A mãe de Fang me olhou com uma certa compaixão no olhar. Ela mordeu os lábios e transferiu o olhar de seu filho para mim, alternando-o repetitivamente. Parecia pensar seriamente no que estava prestes a dizer.

— Filho, você realmente deseja isso?

— Mãe, sabe que eu sempre quis me tornar um mestre. E agora eu posso! — Fang mais parecia estar prestes a explodir de expectativa e ansiedade. — O Avatar Aang e seus amigos tinham entre doze e quatorze anos quando viajaram pelo mundo, e era período de guerra. Eles entraram para a história. Nós ficaremos seguros.

— É melhor arrumar suas coisas, então. Tenho certeza que seu pai irá concordar com a minha decisão.

— Obrigado, senhora. — Eu me curvei novamente e uni as mãos, permanecendo um pouco mais de tempo nessa posição, com os olhos fechados.

— Será uma experiência única para o meu filho poder viajar com o Avatar. Quando irão partir?

— Ao anoitecer. O presidente já preparou tudo.

— Boa sorte, Avatar.

 

                                                   […]

 

De volta em casa, meus pais já haviam arrumado suas próprias malas, e aquele membro do Lótus Branco que eu, por sinal, odiava, também já estava lá, aguardando por mim. Claro, ainda assim, ele era um honorável membro de uma organização conhecida, então senti-me na completa obrigação de cumprimentá-lo, antes de seguir para o meu quarto. Quando entrei, meu irmão estava de braços cruzados sobre a janela, observando a paisagem além dela.

— Está ansioso, Shun?

Ele não respondeu, imaginei não ter ouvido, então cheguei mais perto e toquei seu ombro.

— Irmão?

Ele se virou abruptamente e empurrou minha mão, sem demonstrar qualquer delicadeza no ato. Foi fácil notar a raiva em sua expressão. Suas palavras explodiram, repletas de rancor:

— Eu pareço estar ansioso?! — Os punhos fechados pareciam prontos para me dar um soco. — Minha vida inteira está prestes a mudar porque VOCÊ é o Avatar! — ele gritou, apontando para mim em seguida. 

— Eu não pedi isso. Shun, você sabe… — tentei dizer, meu timbre vacilante. — Eu nunca me interessei por essas coisas.

— Um pirralho indisciplinado e sem talento nenhum pra dominação é o Avatar. O que você vai fazer?! O mundo está condenado se algum dia precisar de você!

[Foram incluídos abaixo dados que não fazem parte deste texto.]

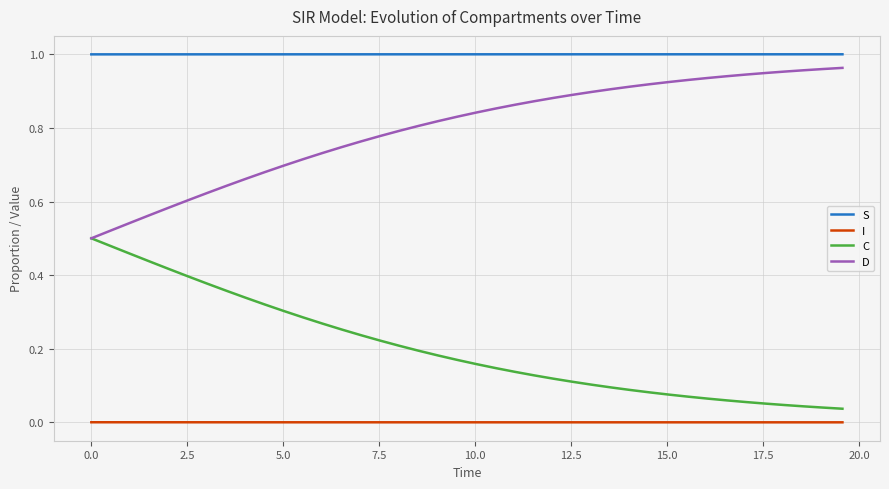

True or false: I and S intersect in this chart.

False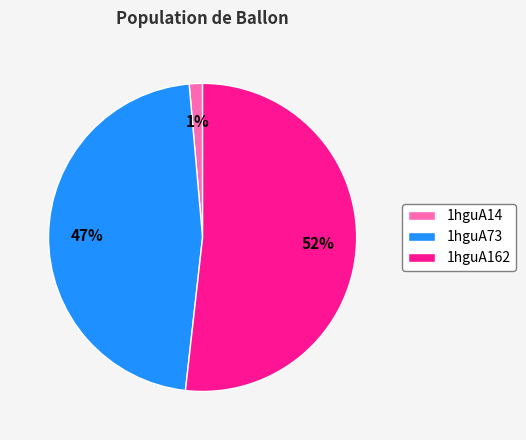

The 1hguA14 slice represents 11% of the pie. True or false?

False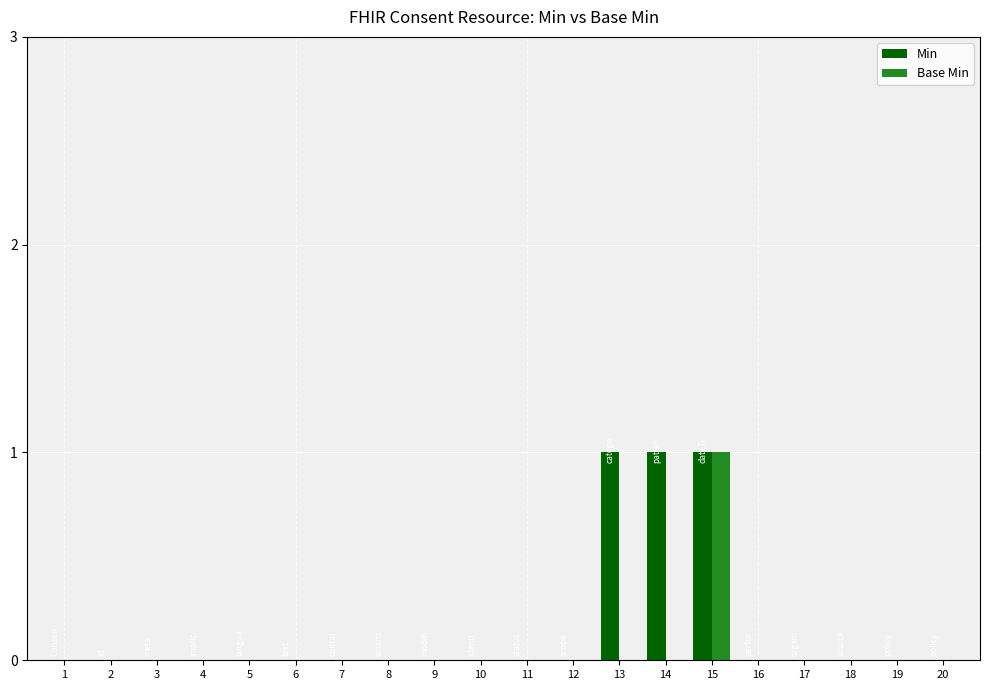

Does the chart contain stacked bars?

No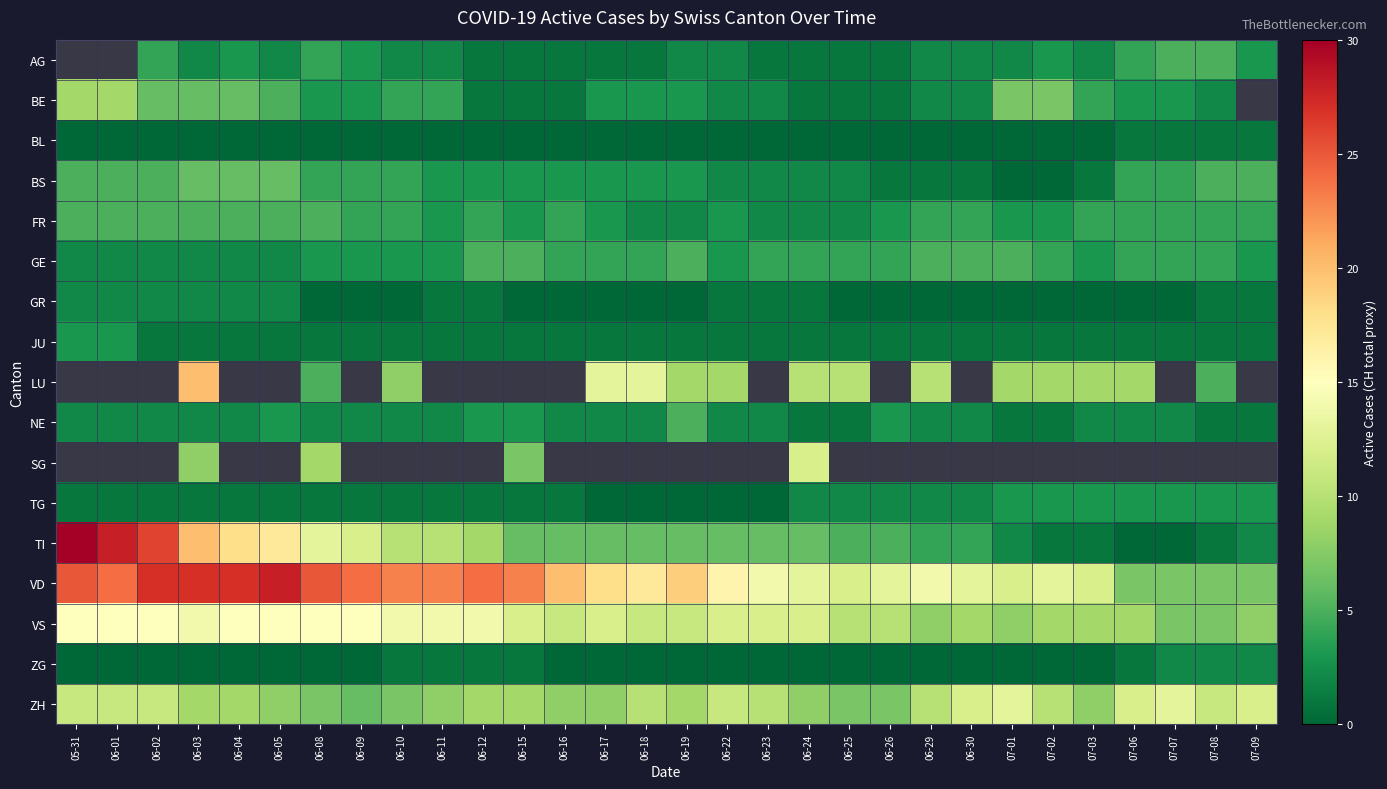

Rank the series by their average value, from highest to lowest.

AG, BE, LU, SG, VD, VS, ZH, TI, FR, GE, BS, NE, TG, JU, GR, ZG, BL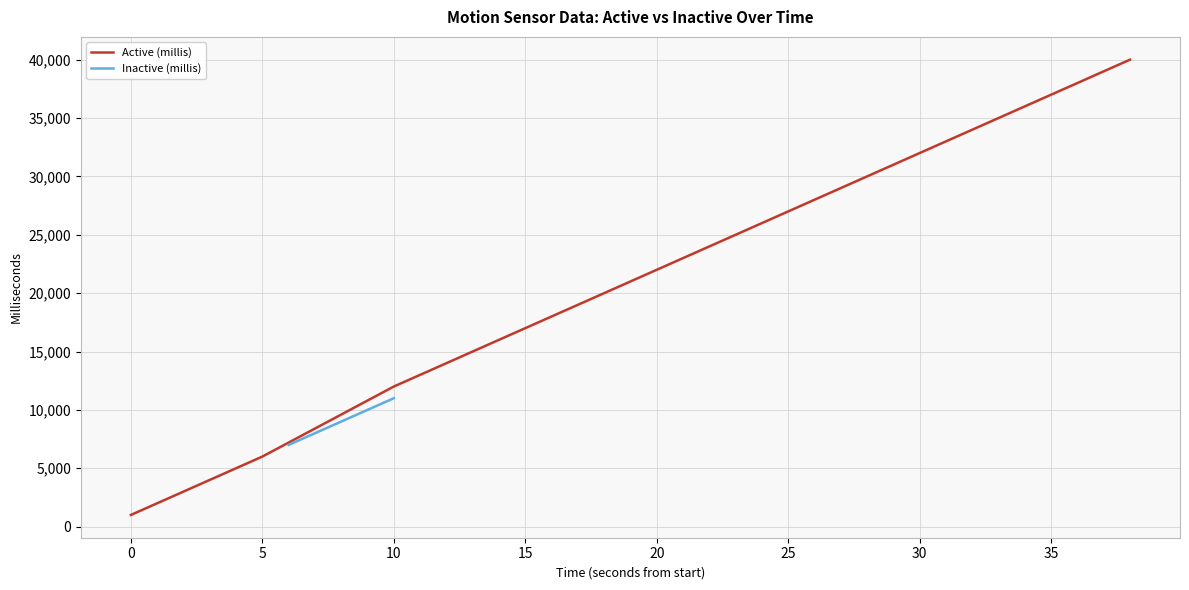

Is this an area chart (filled region under the line)?

No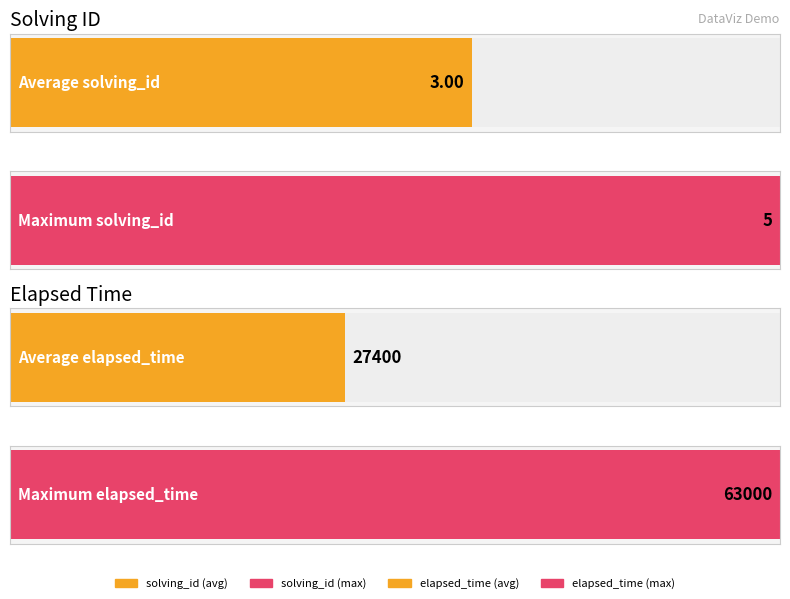

Are the bars grouped side by side (vs. stacked)?

Yes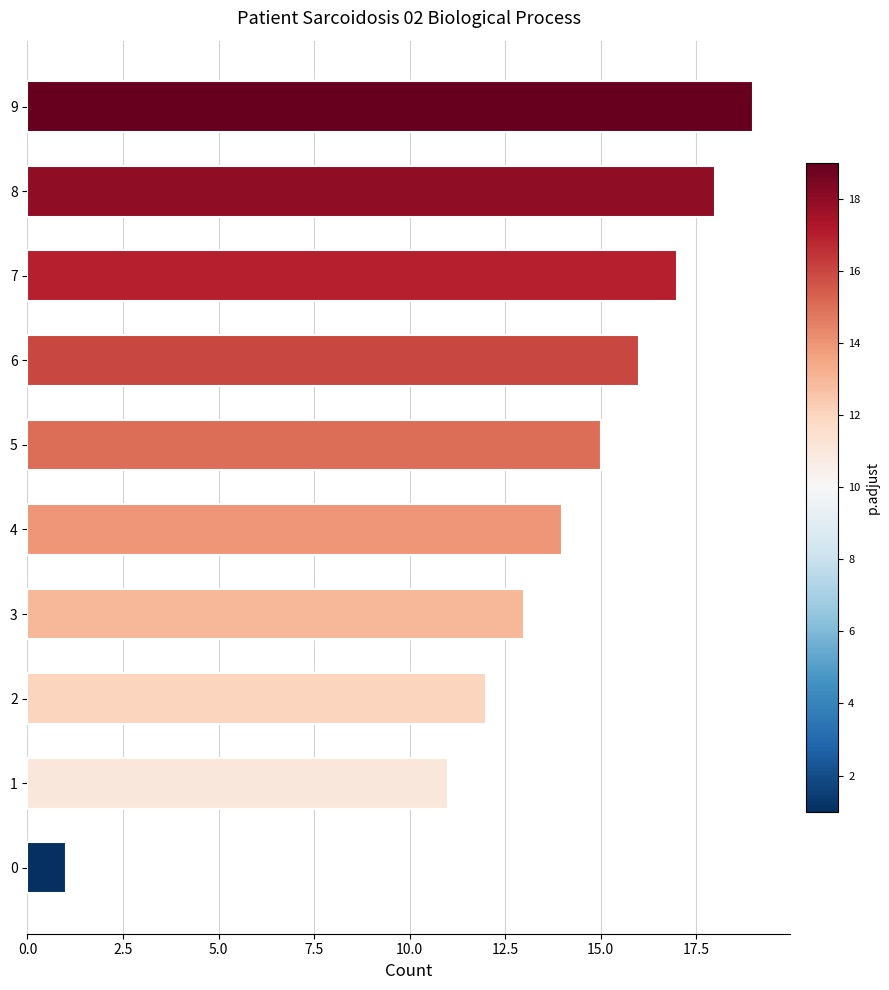

What is the minimum value shown in the chart?

1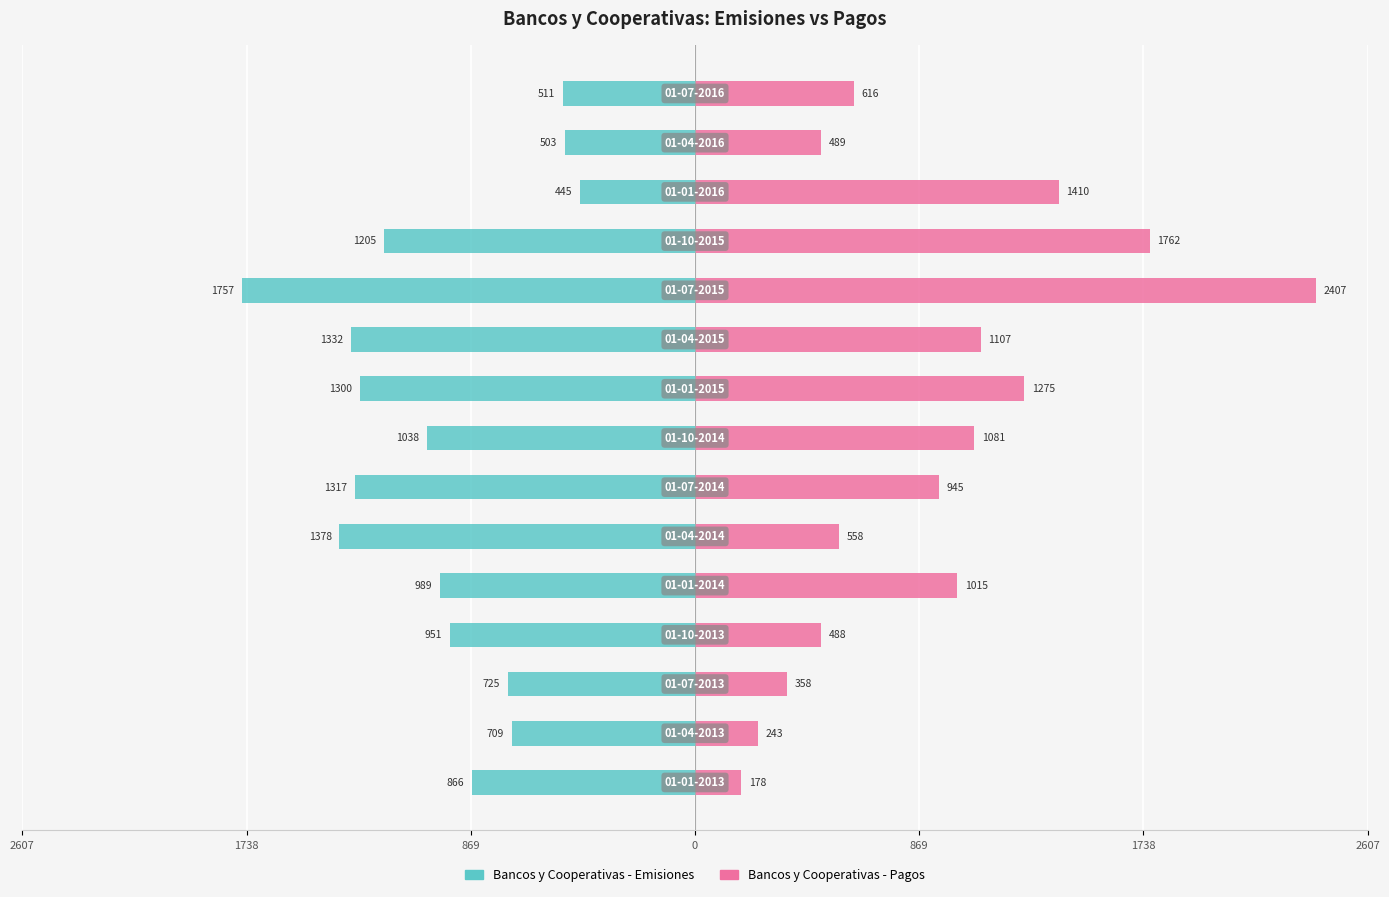

What is the lowest value of the Bancos y Cooperativas - Pagos series?

178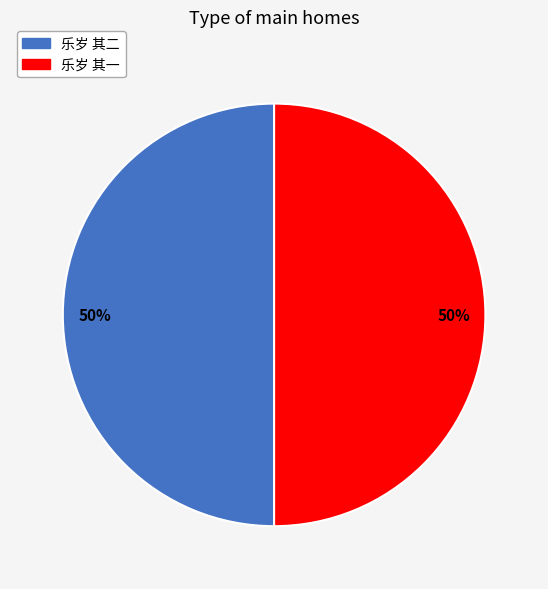

Do 乐岁 其二 and 乐岁 其一 together represent more than half of the pie?

Yes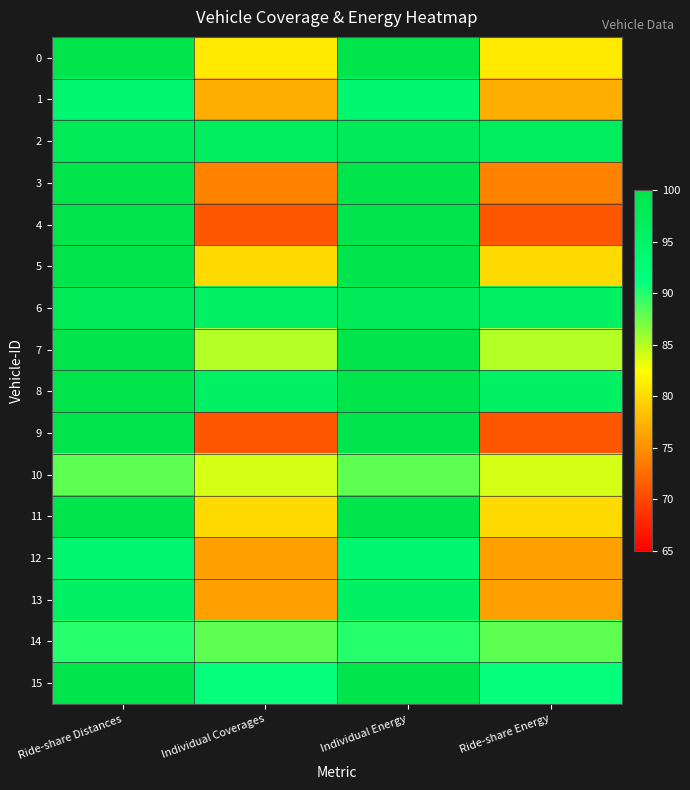

List the series in order of their peak value, lowest first.

10, 14, 1, 12, 13, 2, 6, 0, 3, 4, 5, 7, 8, 9, 11, 15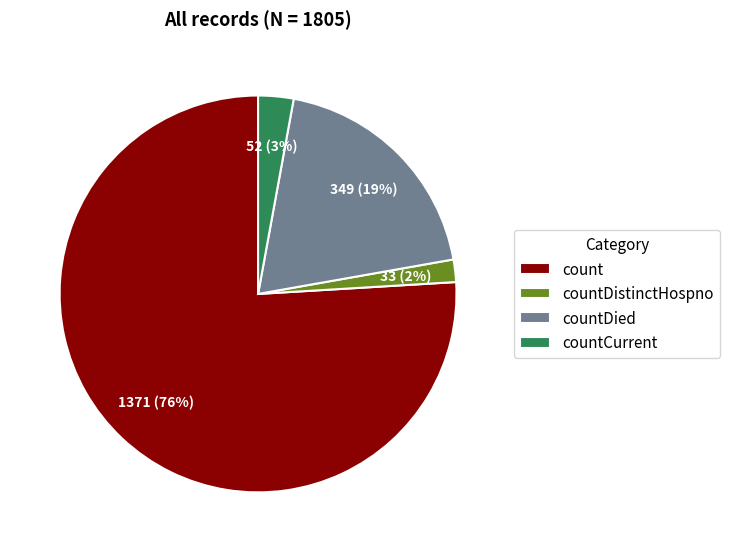

Count the number of slices in the pie.

4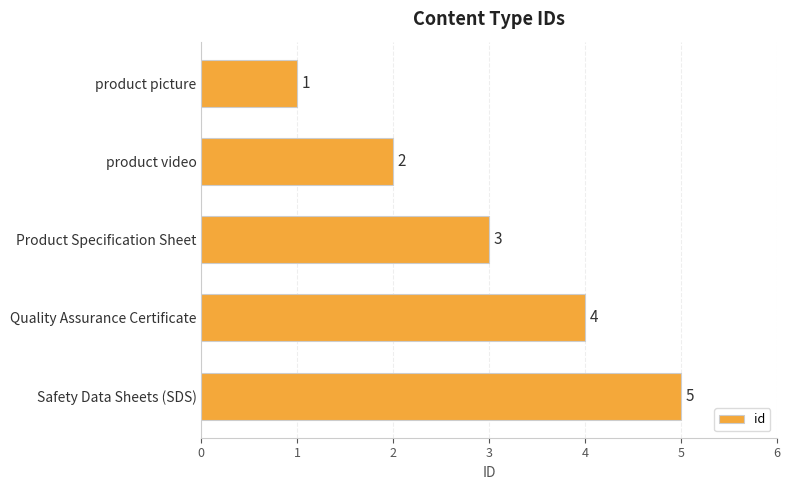

What is the ratio of the value at Product Specification Sheet to the value at product video?

1.5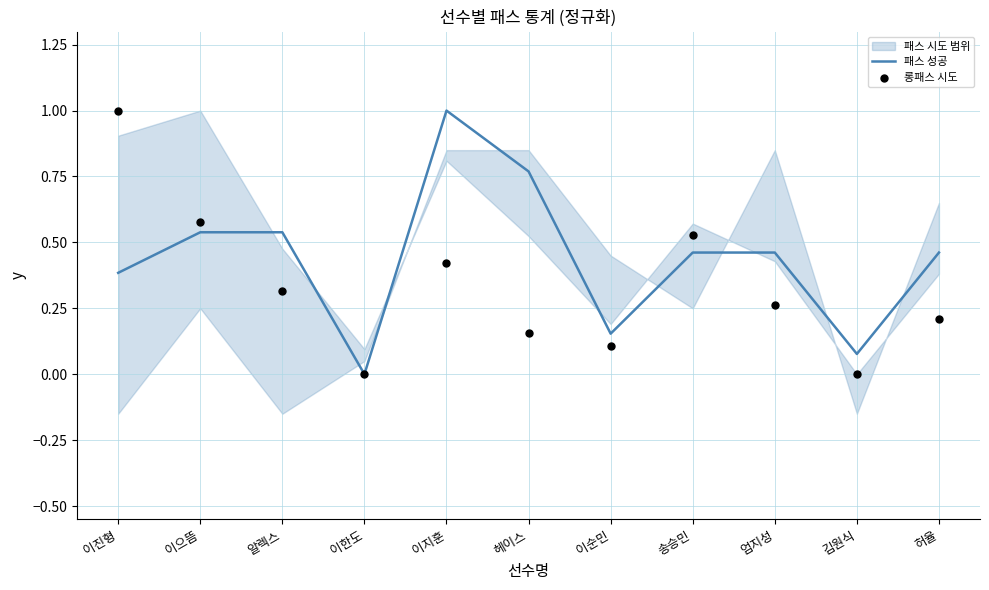

Which series has the widest spread of Y values?

패스 성공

Meu rosto pareceu arder, não de raiva, mas de tristeza. Senti um arrepio percorrer todo o meu corpo, anunciando a presença de possíveis lágrimas, que eu esforcei-me ao máximo para conter.

— Você vai chorar? — ele provocou-me, como se fosse divertido ver que eu estava à beira de lágrimas. — Então chora, ''todo-poderoso'' Avatar. Isso só mostra que você é um fraco.

Cada palavra parecia fazer com que meu coração sangrasse. Shun era egocêntrico, grosseiro e impiedoso, mas ainda era meu irmão. E eu o amava. E ouvir coisas tão duras de alguém que é importante para nós, é tão doloroso quanto receber uma rocha direto no estômago. Eu não sabia o que dizer. Só fiquei lá, em silêncio, enquanto ele me encarava.

— Como eu esperava. — concluiu. — Você é patético.

E, então, saiu do quarto e fechou a porta com um estrondo. Assim que ele finalmente desapareceu por trás da porta, pude deixar que as lágrimas árduamente contidas demarcassem meu rosto. Eu apertei os olhos e mordi os lábios, pois, no final, eu sabia que ele estava certo. Eu, de longe, sou o pior Avatar de todos.